Radio Sky Maps of the GRB 170817A Afterglow from Simulations

Abstract

Abstract We present synthetic radio images of the GRB 170817A afterglow, computed from moving-mesh hydrodynamic simulations of binary neutron star merger outflows. Having expanded for nearly a year, the merger remnant is expected to subtend ∼5 mas on the sky, potentially resolvable by very long baseline radio imaging techniques. Any observations revealing the radio centroid to be offset from the line of sight to the merger would be the smoking gun of a jetted outflow. However, our results indicate that a measurement of the centroid position alone cannot independently determine whether that jet escaped successfully from the merger debris cloud, or was “choked,” yielding a quasi-spherical explosion.

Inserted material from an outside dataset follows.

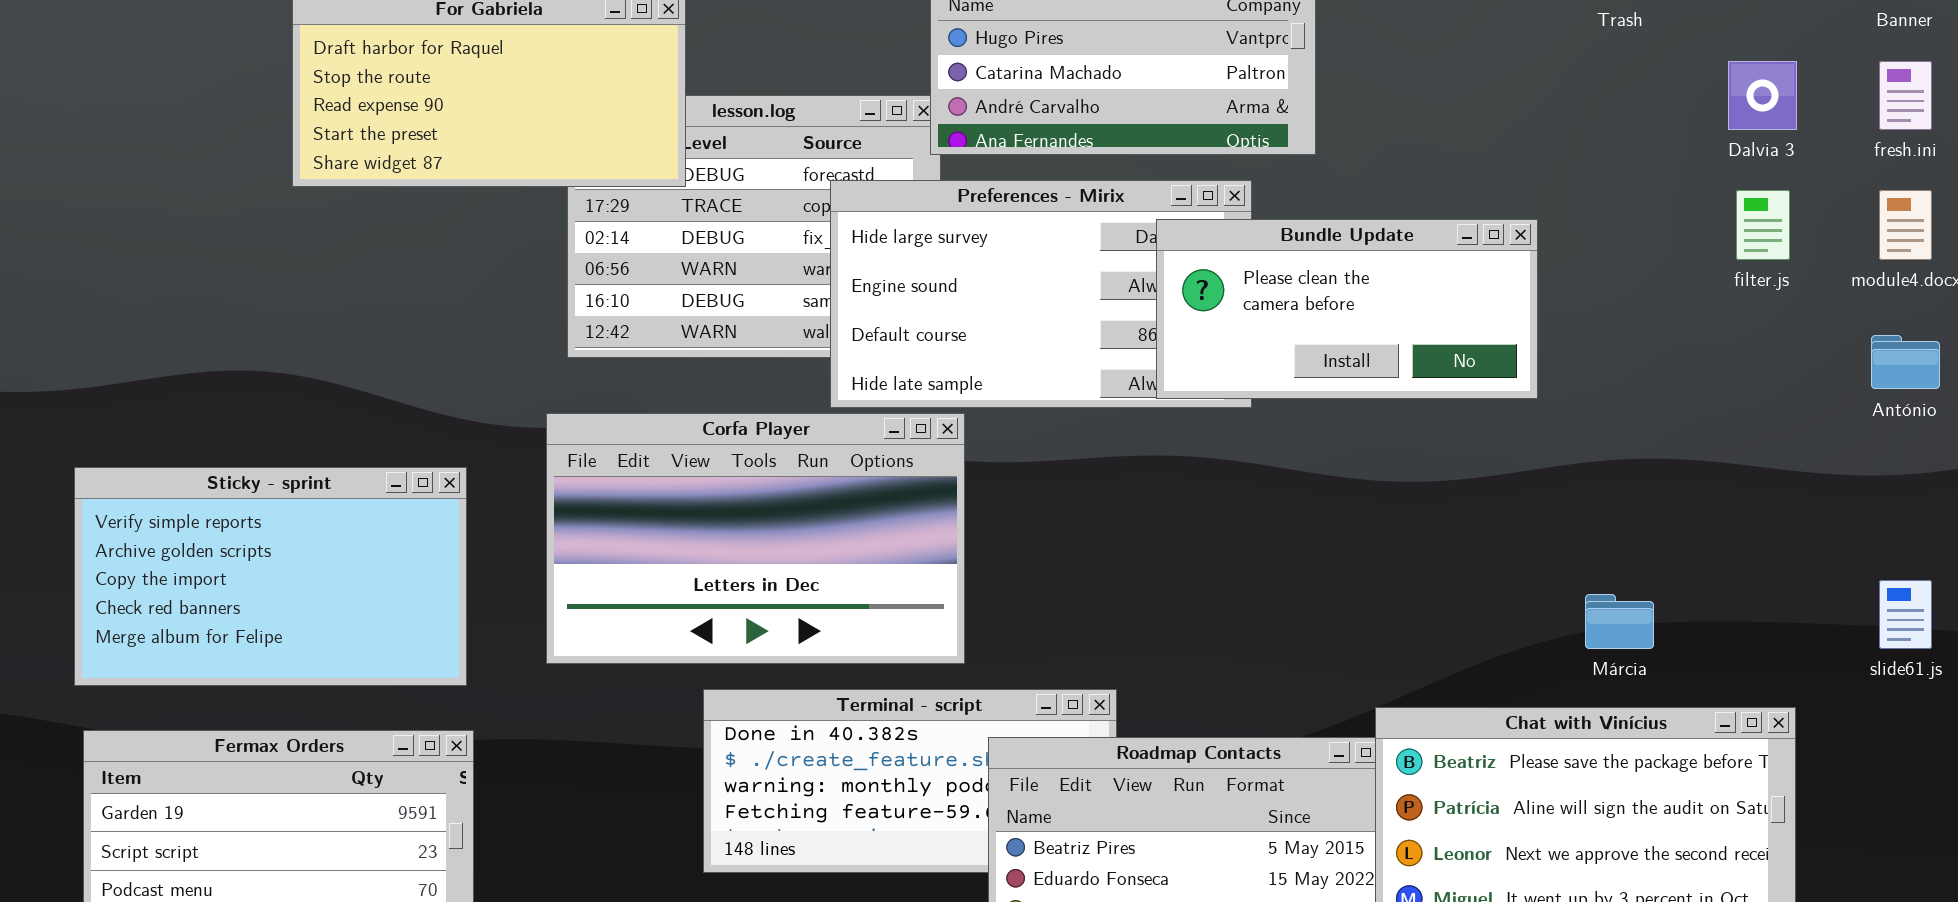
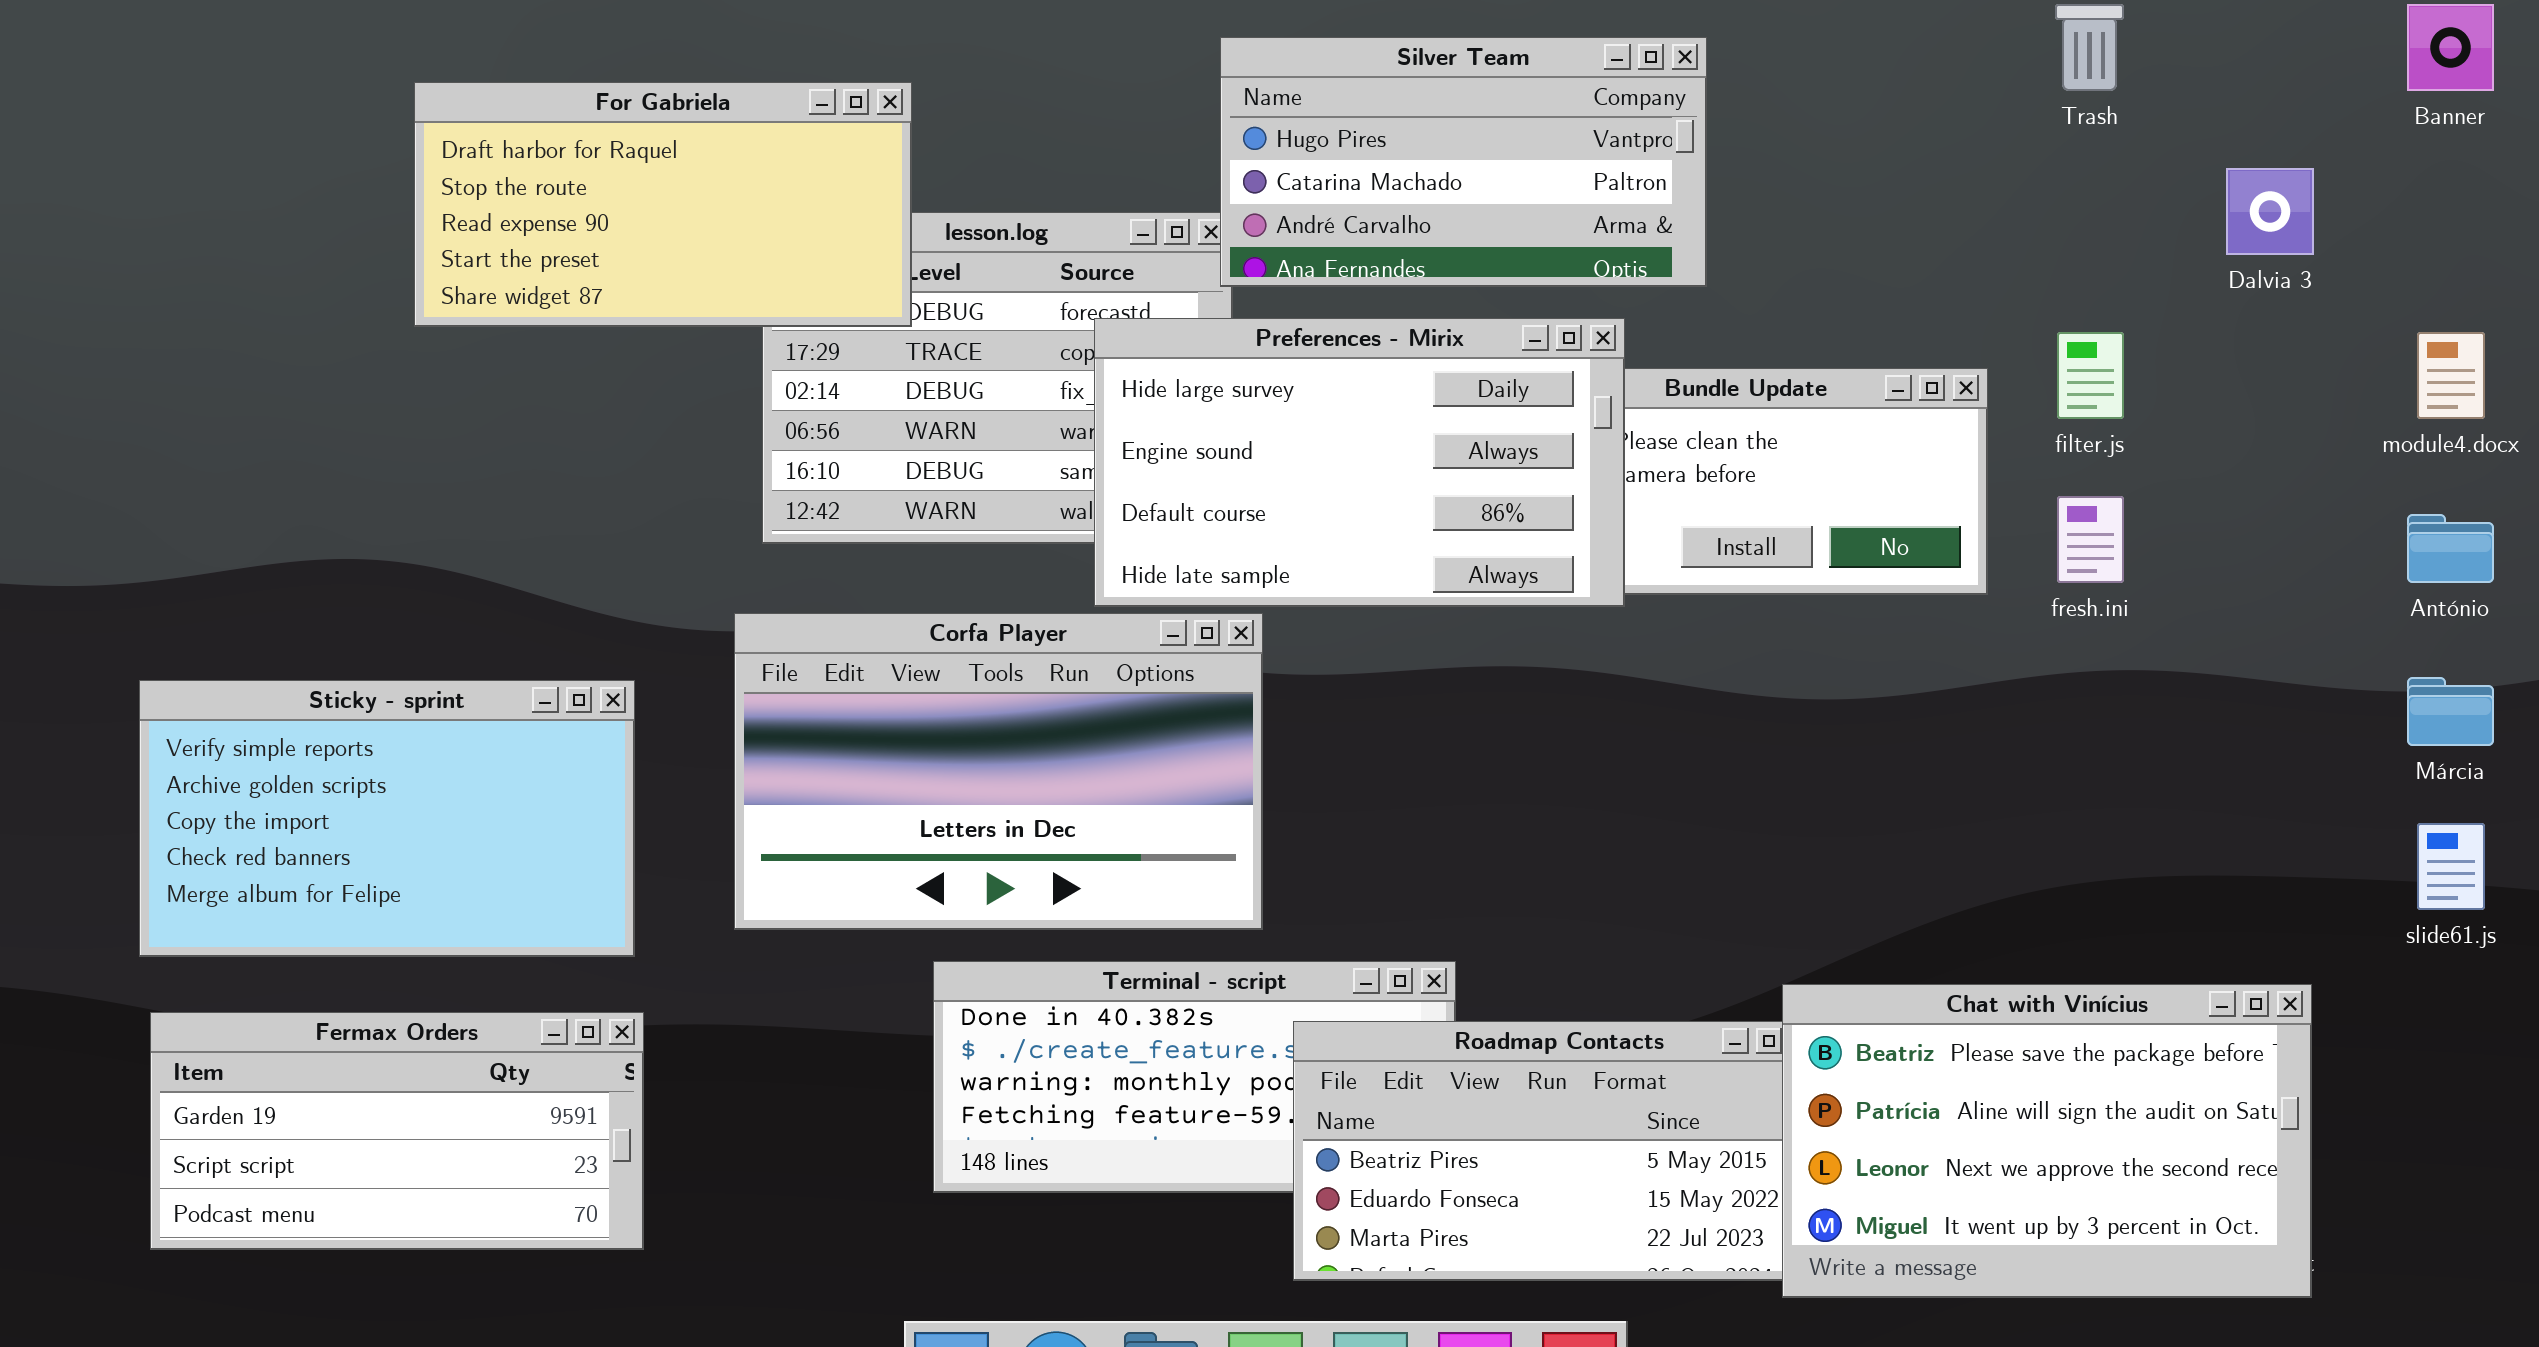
fresh.ini: [1879,61,1932,130] -> [2057,496,2124,583], moved
Preferences - Mirix: [830,180,1252,408] -> [1094,318,1625,607], raised
filter.js: [1736,190,1790,260] -> [2057,332,2124,419], moved
Márcia: [1585,594,1654,649] -> [2407,677,2494,746], moved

We find that in both scenarios, the centroid exhibits superluminal proper motion away from the merger site at roughly 4–10 μas per day for at least the first 300 days. We argue that a successful strategy for differentiating among the explosion models will need to include multiple observations over the coming months to years. In particular, we find the time at which the centroid attains its maximum offset, and begins heading back toward the merger site, is considerably later if the jet was choked. Detecting a reversal of the centroid trajectory earlier than 600 days would uniquely identify a successful jet. Our results indicate that the source might be resolved using very long baseline interferometry (VLBI) radio observing techniques with ∼1 mas resolution starting at roughly 400 days post-merger, and that the the angular extent of a successful jet is significantly smaller than that of a choked jet (4.5 versus 7 mas respectively).